- **To-do item**
Output every entry exactly as it appears.

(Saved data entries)
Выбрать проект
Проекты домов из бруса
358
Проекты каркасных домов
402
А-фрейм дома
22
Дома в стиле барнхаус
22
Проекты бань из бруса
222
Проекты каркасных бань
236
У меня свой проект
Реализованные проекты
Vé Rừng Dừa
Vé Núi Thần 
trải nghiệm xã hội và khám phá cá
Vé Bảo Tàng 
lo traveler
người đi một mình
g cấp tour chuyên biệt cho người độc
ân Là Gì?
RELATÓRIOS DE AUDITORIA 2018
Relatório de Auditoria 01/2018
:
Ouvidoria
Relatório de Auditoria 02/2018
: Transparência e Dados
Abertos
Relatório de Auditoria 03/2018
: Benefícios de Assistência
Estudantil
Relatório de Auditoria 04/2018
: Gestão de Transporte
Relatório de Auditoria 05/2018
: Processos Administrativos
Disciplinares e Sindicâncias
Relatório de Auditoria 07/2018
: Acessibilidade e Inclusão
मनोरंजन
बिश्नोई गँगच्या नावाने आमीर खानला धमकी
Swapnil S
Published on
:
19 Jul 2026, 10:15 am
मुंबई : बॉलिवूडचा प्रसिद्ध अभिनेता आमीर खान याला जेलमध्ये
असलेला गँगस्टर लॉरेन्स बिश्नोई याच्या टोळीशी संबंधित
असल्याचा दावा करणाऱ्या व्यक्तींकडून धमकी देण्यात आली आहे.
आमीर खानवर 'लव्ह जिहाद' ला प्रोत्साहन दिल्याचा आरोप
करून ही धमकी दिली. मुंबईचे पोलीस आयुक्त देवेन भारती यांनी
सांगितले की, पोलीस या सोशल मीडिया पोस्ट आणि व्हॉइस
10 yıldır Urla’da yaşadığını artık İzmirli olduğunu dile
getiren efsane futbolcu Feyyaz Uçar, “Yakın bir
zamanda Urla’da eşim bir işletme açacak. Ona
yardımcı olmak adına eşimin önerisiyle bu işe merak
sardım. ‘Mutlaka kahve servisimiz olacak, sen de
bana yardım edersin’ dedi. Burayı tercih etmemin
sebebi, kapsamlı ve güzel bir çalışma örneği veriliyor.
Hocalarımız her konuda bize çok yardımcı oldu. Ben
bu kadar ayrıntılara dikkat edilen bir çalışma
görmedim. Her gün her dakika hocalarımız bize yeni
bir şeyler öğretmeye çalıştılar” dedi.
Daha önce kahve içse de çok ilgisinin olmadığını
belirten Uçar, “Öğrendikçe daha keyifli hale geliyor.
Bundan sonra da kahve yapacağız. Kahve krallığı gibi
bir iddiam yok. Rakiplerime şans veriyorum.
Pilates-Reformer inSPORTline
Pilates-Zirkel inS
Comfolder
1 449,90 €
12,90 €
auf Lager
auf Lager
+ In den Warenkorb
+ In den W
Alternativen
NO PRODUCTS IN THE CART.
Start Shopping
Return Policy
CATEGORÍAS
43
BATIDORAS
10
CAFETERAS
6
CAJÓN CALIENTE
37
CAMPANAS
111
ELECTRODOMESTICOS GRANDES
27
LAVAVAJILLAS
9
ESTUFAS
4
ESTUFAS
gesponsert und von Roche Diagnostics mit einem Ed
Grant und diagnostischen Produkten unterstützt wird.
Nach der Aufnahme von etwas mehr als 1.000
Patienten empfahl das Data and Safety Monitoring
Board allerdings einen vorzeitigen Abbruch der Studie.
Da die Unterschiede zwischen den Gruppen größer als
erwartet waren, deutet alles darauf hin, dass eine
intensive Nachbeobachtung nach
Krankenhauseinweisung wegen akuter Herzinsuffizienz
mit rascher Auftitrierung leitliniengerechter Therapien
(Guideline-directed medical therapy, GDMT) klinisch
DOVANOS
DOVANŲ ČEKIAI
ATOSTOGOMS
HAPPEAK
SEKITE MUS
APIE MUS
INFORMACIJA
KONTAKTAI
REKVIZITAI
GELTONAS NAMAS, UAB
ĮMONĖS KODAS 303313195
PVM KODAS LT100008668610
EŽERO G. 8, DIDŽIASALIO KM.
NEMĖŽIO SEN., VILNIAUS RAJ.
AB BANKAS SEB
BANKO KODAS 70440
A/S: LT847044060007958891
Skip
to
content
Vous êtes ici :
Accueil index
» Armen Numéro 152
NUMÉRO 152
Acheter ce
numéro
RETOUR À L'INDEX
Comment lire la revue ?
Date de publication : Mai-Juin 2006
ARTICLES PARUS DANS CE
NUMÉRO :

- **Exercise result**
Выбрать проект
Проекты домов из бруса
358
Проекты каркасных домов
402
А-фрейм дома
22
Дома в стиле барнхаус
22
Проекты бань из бруса
222
Проекты каркасных бань
236
У меня свой проект
Реализованные проекты
Vé Rừng Dừa
Vé Núi Thần 
trải nghiệm xã hội và khám phá cá
Vé Bảo Tàng 
lo traveler
người đi một mình
g cấp tour chuyên biệt cho người độc
ân Là Gì?
RELATÓRIOS DE AUDITORIA 2018
Relatório de Auditoria 01/2018
:
Ouvidoria
Relatório de Auditoria 02/2018
: Transparência e Dados
Abertos
Relatório de Auditoria 03/2018
: Benefícios de Assistência
Estudantil
Relatório de Auditoria 04/2018
: Gestão de Transporte
Relatório de Auditoria 05/2018
: Processos Administrativos
Disciplinares e Sindicâncias
Relatório de Auditoria 07/2018
: Acessibilidade e Inclusão
मनोरंजन
बिश्नोई गँगच्या नावाने आमीर खानला धमकी
Swapnil S
Published on
:
19 Jul 2026, 10:15 am
मुंबई : बॉलिवूडचा प्रसिद्ध अभिनेता आमीर खान याला जेलमध्ये
असलेला गँगस्टर लॉरेन्स बिश्नोई याच्या टोळीशी संबंधित
असल्याचा दावा करणाऱ्या व्यक्तींकडून धमकी देण्यात आली आहे.
आमीर खानवर 'लव्ह जिहाद' ला प्रोत्साहन दिल्याचा आरोप
करून ही धमकी दिली. मुंबईचे पोलीस आयुक्त देवेन भारती यांनी
सांगितले की, पोलीस या सोशल मीडिया पोस्ट आणि व्हॉइस
10 yıldır Urla’da yaşadığını artık İzmirli olduğunu dile
getiren efsane futbolcu Feyyaz Uçar, “Yakın bir
zamanda Urla’da eşim bir işletme açacak. Ona
yardımcı olmak adına eşimin önerisiyle bu işe merak
sardım. ‘Mutlaka kahve servisimiz olacak, sen de
bana yardım edersin’ dedi. Burayı tercih etmemin
sebebi, kapsamlı ve güzel bir çalışma örneği veriliyor.
Hocalarımız her konuda bize çok yardımcı oldu. Ben
bu kadar ayrıntılara dikkat edilen bir çalışma
görmedim. Her gün her dakika hocalarımız bize yeni
bir şeyler öğretmeye çalıştılar” dedi.
Daha önce kahve içse de çok ilgisinin olmadığını
belirten Uçar, “Öğrendikçe daha keyifli hale geliyor.
Bundan sonra da kahve yapacağız. Kahve krallığı gibi
bir iddiam yok. Rakiplerime şans veriyorum.
Pilates-Reformer inSPORTline
Pilates-Zirkel inS
Comfolder
1 449,90 €
12,90 €
auf Lager
auf Lager
+ In den Warenkorb
+ In den W
Alternativen
NO PRODUCTS IN THE CART.
Start Shopping
Return Policy
CATEGORÍAS
43
BATIDORAS
10
CAFETERAS
6
CAJÓN CALIENTE
37
CAMPANAS
111
ELECTRODOMESTICOS GRANDES
27
LAVAVAJILLAS
9
ESTUFAS
4
ESTUFAS
gesponsert und von Roche Diagnostics mit einem Ed
Grant und diagnostischen Produkten unterstützt wird.
Nach der Aufnahme von etwas mehr als 1.000
Patienten empfahl das Data and Safety Monitoring
Board allerdings einen vorzeitigen Abbruch der Studie.
Da die Unterschiede zwischen den Gruppen größer als
erwartet waren, deutet alles darauf hin, dass eine
intensive Nachbeobachtung nach
Krankenhauseinweisung wegen akuter Herzinsuffizienz
mit rascher Auftitrierung leitliniengerechter Therapien
(Guideline-directed medical therapy, GDMT) klinisch
DOVANOS
DOVANŲ ČEKIAI
ATOSTOGOMS
HAPPEAK
SEKITE MUS
APIE MUS
INFORMACIJA
KONTAKTAI
REKVIZITAI
GELTONAS NAMAS, UAB
ĮMONĖS KODAS 303313195
PVM KODAS LT100008668610
EŽERO G. 8, DIDŽIASALIO KM.
NEMĖŽIO SEN., VILNIAUS RAJ.
AB BANKAS SEB
BANKO KODAS 70440
A/S: LT847044060007958891
Skip
to
content
Vous êtes ici :
Accueil index
» Armen Numéro 152
NUMÉRO 152
Acheter ce
numéro
RETOUR À L'INDEX
Comment lire la revue ?
Date de publication : Mai-Juin 2006
ARTICLES PARUS DANS CE
NUMÉRO :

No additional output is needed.